The Christmas lights hanging from the houses across the street can barely be seen through the snow from the third floor apartment window. I can hear the clinking of forks to plates and glasses to the long wooden table where everyone was sitting. It was Christmas time at the Nowicki’s, and I have been invited to celebrate the holidays with them. As soon as I got out of the car the excitement started. I was walking down the parkway on Marion and saw one of the Nowicki boys slip on the ice and let the gift he was holding fly into the air. Immediately his brothers began laughing, and even his mom was laughing at him. I was hesitant to do anything because I didn’t know him very well so I helped him stand up before I said hello. The family I was with, along with the Nowicki family I walked in with carried bags full of presents and pans full of food. We took the old, slow elevator up to the third floor and took a left toward apartment 3c. As soon as I stepped out of the elevator I could hear the yelling and loud greetings and I could tell I was with a real Italian family. I could smell the thick aroma of gravy, pasta, and garlic bread cooking in the kitchen. I walked through the door and saw what seemed like a hundred people, that all looked at me, yelled a hello and embraced me as one of their own. I got hugs and even kisses from complete strangers, and instantly felt as though I was a Nowicki for the night.

It was time for the cousins to eat so I followed them into the kitchen and saw a pan of freshly cooked pasta about three feet long and covered in meat balls, Italian sausage and gravy. One of the little kids couldn’t seem to lift the serving spoon so he pulled as hard as he could and the spoon came loose and he flung pasta and gravy all over the walls in the kitchen.
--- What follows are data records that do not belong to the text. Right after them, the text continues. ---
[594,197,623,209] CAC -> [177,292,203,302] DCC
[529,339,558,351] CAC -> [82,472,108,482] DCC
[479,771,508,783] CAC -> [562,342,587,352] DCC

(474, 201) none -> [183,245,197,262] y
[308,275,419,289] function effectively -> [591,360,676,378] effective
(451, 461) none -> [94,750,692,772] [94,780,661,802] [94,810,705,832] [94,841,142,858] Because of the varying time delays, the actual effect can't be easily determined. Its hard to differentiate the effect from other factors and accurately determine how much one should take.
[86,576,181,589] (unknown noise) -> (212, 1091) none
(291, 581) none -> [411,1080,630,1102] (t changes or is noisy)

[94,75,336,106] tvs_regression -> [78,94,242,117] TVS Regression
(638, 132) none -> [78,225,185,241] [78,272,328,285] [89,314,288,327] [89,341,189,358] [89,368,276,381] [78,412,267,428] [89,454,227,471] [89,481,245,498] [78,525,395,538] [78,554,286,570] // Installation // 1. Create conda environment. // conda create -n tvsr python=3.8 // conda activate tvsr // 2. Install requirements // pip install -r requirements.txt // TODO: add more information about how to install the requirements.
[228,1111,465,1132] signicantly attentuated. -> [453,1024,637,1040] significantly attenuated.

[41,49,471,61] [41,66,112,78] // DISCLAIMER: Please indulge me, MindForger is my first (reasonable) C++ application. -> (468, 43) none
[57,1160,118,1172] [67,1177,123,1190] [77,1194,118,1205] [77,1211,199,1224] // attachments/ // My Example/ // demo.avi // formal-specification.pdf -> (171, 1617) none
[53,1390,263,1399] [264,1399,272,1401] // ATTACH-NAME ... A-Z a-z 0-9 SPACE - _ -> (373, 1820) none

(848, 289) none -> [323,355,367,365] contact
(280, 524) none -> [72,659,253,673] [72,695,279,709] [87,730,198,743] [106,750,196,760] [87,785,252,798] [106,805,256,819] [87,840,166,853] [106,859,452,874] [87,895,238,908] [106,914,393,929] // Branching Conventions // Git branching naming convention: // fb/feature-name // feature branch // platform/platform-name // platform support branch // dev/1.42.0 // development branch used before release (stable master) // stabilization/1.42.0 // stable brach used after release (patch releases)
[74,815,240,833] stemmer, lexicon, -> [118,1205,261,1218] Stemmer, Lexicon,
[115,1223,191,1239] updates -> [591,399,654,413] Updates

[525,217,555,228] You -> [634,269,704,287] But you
Everyone except for Nana laughed because she was the one that had to clean it all up. We ate our food around a giant white table that was covered with spilled rigatoni from the little kids. The food tasted even better than it smelled and I, along with almost everyone, went back to grab a second plate of equal size. I finished eating and thanked Nana for the food and she gave me another kiss on the cheek. I went and sat down to watch some television and in an hour or so, one of the little kids runs into the room, tripped and fell, got up and yells, “Guys guys come on it’s time for us to open present s.” I got up and followed the cousins to the living room and grabbed a seat on the floor next to the fire place which was burning bright. I watched the kids give and receive their presents from their secret santa and then the adults gave out their presents to their secret santas. That was maybe one of the most entertaining half hours of my life. One of the uncles made signs for every other adult that he would hold up when it was their turn to give out presents. The signs made fun of the other adults and every single saying made me and everyone else in the room laugh. The adults finished handing out their presents and a conversation about politics spread through the room. It was my cue to leave when the adults started to get animated and yell at each other. I went back into the T.V. room and sat on the couch to enough a classic Christmas movie, “How The Grinch Stole Chirstmas”. One by one the little kids started to fall asleep on the couch and the younger families started to leave. It is a tradition in the Nowicki family for the older boys and the uncles to play cards into the early hours of the morning. Most of the conversation in the card room was too inappropriate to be said again, but I laughed as hard as I had ever laughed in my life.

The Nowicki family reminded me a little of the “Godfather” family, the Corleones. They are both very close knit, through huge parties, trust one another, and talk louder than any other family I have ever spent time with. I guess they seem like a typical stereotype Italian family, but it’s real and they love each other and that how they act.